Using Kernel Threads

Build Configurations

NuttX can be built in three different configurations: (1) as a FLAT build where all of the code resides in a common address space, (2) as a PROTECTED build where a memory protection unit (MPU) is used to separate the memory into priveledged memory for the OS and unpriveledged memory for all applications, or (3) as a KERNEL build where a memory management unit (MMU) is used place the OS in a priveledged address space and to place to task (or process) in its own virtual address space.

In the last two configurations, applications reside outside of the OS address space and in all configurations applictions do not have have access to any internal resources of the OS.

More information about these build configurations can be found on the Memory Configuration Wiki page.

Thread Types

NuttX supports three classes of threads: tasks, pthreads, and kernel threads. tasks and pthreads are both application threads and are distinguished by some usage semantics and by their hierarchical relationship. tasks are created via several different mechanisms: task_create(), task_spawn(), execv(), posix_spawn(), and others. Tasks may then create pthreads using pthread_create().

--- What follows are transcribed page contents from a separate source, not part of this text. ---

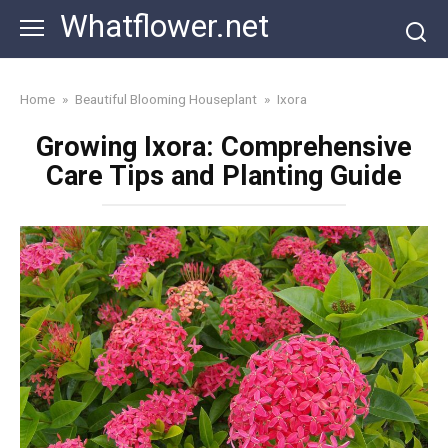
Skip
Whatflower.net
to
content
Home
»
Beautiful Blooming Houseplant
»
Ixora
Growing Ixora: Comprehensive
Care Tips and Planting Guide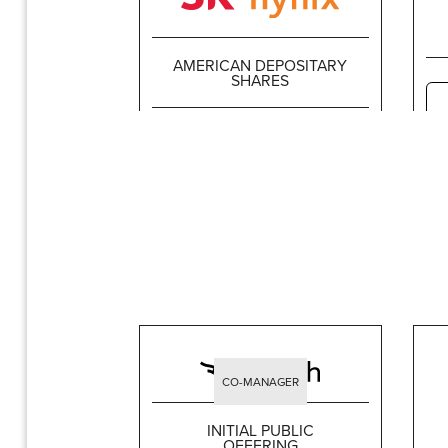
AMERICAN DEPOSITARY
SHARES
$26,507,100,000
CO-MANAGER
INITIAL PUBLIC
OFFERING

More information about tasks and pthreads can be found on the NuttX Tasking Wiki page.

Kernel Threads

Kernel threads are really like tasks except that they run inside the operating system and are started with kernel_thread() which is prototyped in include/nuttx/kthread.h. The differ from tasks in that (1) in PROTECTED and KERNEL builds, they have full supervisor priveledges, and (2) they have full access to all internal OS resources.

In order to build the task into the OS as a kernel thread, you simply have to: (1) place the kernel thread code in your board source code directory, and (2) start it with kernel_thread() in your board bring-up logic. There a few examples of this in the NuttX source tree. Here is one:

So that is another trick that you can use to architecture optimal solutions: Create parts of your applications as kernel threads: They need to reside in your board/src directory and the need to be started with kernel_thread() in your board bring-up logic. And that is it.